By Eleanor Bloxham, CEO of The Value Alliance and Corporate Governance Alliance
FORTUNE — Protesters are taking to the streets across the country, asking (as many of the 99% — and the 1%, for that matter — do), “why haven’t financial institutions or their leaders faced stiffer fines and criminal penalties?”
Citigroup (C) last week, J.P. Morgan (JPM) this summer, and Goldman Sachs (GS) last year have all settled with the SEC based on charges that the information they provided to clients was not open and fair.
Haven’t we seen this movie before? If you said yes, then you probably remember the 2003 Wall Street settlement.
Under the terms of the 2003 settlement, 10 major investment firms promised to provide open and fair disclosure to clients. Indeed, they were prohibited from ever again violating existing rules (permanently enjoined, in legal speak).
One of those rules says: “All … communications with the public shall be based on principles of fair dealing and good faith, must be fair and balanced, and must provide a sound basis for evaluating the facts in regard to any particular security or type of security, industry, or service…[and not] omit any material fact.”
But here the big banks are again, settling up once more for claims that they again did not provide fair disclosure to clients.
While the rules the banks agreed not to break under the 2003 settlement are broad, the structural reforms they were required to undertake were narrow. Under the terms of the Wall Street settlement, monitors were appointed. But the regulators and enforcers (which include the National Association of Securities Dealers, the SEC, the North American Securities Administration Association, the states, and the New York Stock Exchange) decided that the monitors should oversee much narrower programs than what would have been necessary to fix the communications processes at these firms.
Taking a narrow view may have the advantage of making the parameters of reform clear and may make it easier for firms to comply. Unfortunately, taking a narrow view also means that the major issues at a given company may not get fixed.
The SEC took the narrow view in their recent settlements as well: “The settlement … requires remedial action by Citigroup in its review and approval of offerings of certain mortgage-related securities.” Similar language was used in the Goldman and J.P. Morgan settlements.
How can such narrow settlements address the larger issues at these firms?
As a matter of practice, the SEC doesn’t follow up on settlements to ensure there are no violations, according to a spokesperson. But “the SEC doesn’t under-charge people,” the spokesperson says, and the legality of any settlement violation would be a matter for the Justice Department to pursue. A spokesperson for the Justice Department declined to provide comment on their views on — or reviews of — settlement violations.
True, these firms would be obligated to abide by existing rules with or without making such a commitment in their settlements. But repeat offenders within other parts of our justice system often face increasingly stiffer penalties for their lapses.

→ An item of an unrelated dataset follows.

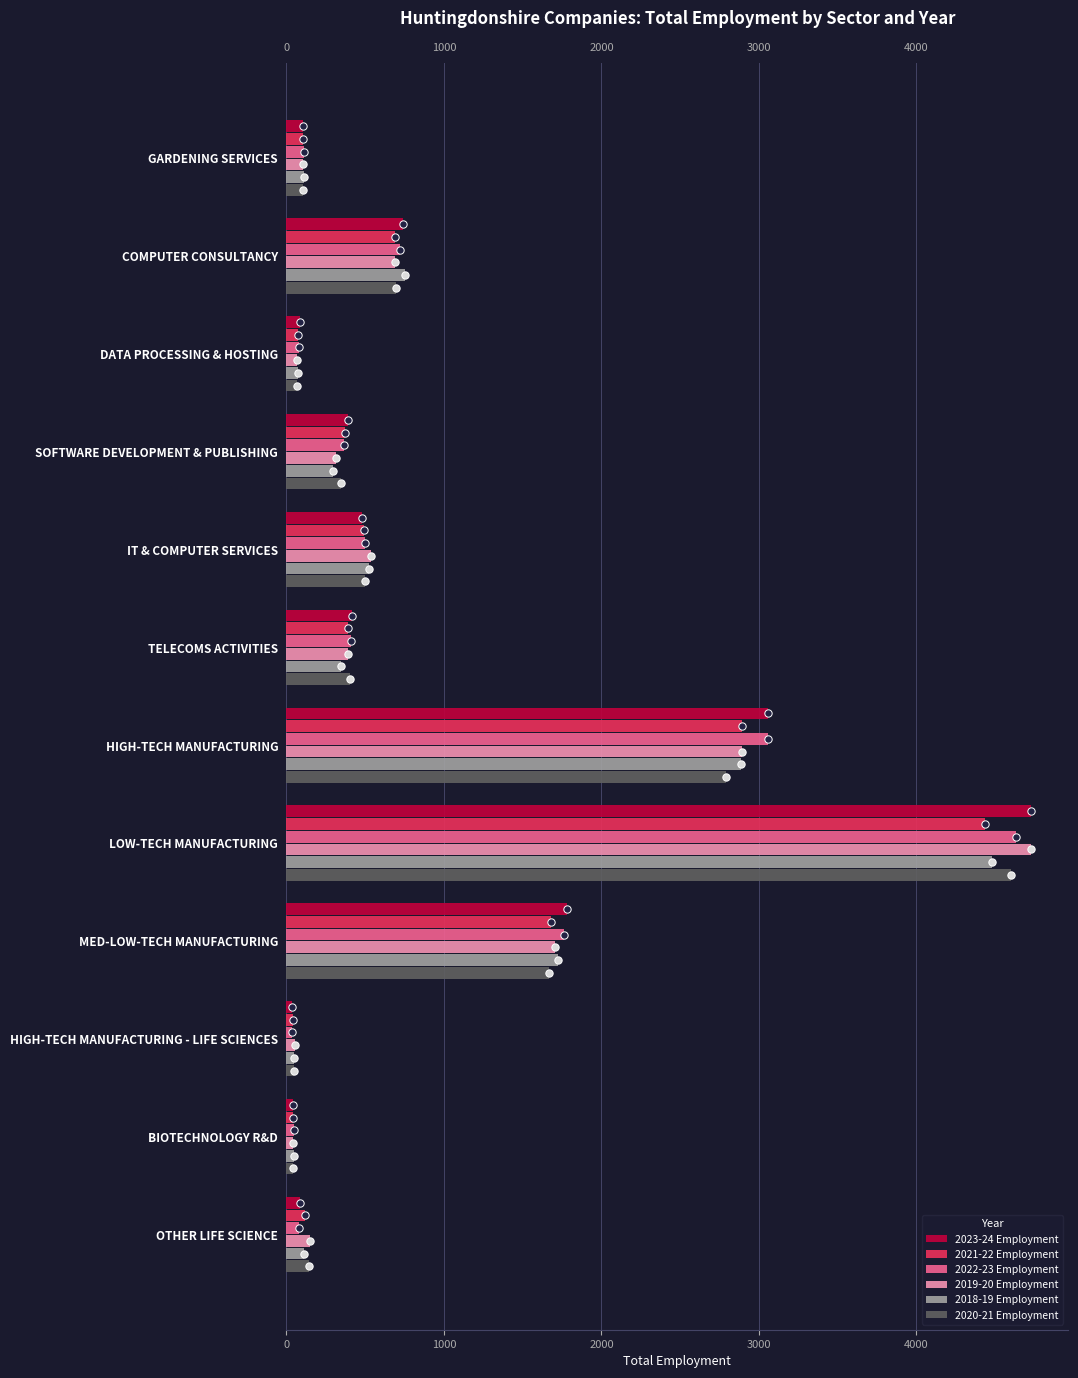

Which series reaches the minimum Y coordinate?

2023-24 Employment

Yet Citigroup paid $300 million in the 2003 settlement and just $285 million in this one. While J.P. Morgan and Goldman paid more in the recent settlements than they did in 2003, they paid only a sixth of what Citigroup did in the 2003 settlement.
Further, as Jesse Eisinger and Jake Bernstein at Propublica have reported, Citigroup “says it has settled all of its potential liability to” the SEC with this one case. It will be interesting to see what conclusions Judge Jed S. Rakoff draws when he reviews the Citigroup settlement. SEC commissioner Luis Aguilar expressed concern earlier this year about the “revisionist history” in company statements following settlements which involve no admission or denial of wrongdoing. Will there be any pressure at the SEC for change?
The lack of Justice Department guidance also warrants attention. If the public and financial institutions are not told what penalties might be sought, how can enforcement act as a deterrent? Perhaps Judge Rakoff will shed some light on these issues as well.
Further, if the fines are paid for from money that would otherwise go to shareholders (or to worker salaries or reduced fees to customers), where is the real deterrent going forward?
The SEC’s director of enforcement Robert Khuzami put considerable weight on the power of deterrence in an interview last year with the New York Times’ Andrew Ross Sorkin. “It’s much more important to deter the misconduct before it occurs than deal with it afterward,” he said.” But, clearly, current approaches to deterrence are not working.
To avoid déjà vu all over again, regulators and enforcers should look to these cases as lessons for the future. Without changes, we are likely to see these unsettling circumstances again — and our faith in regulators and enforcers will decline.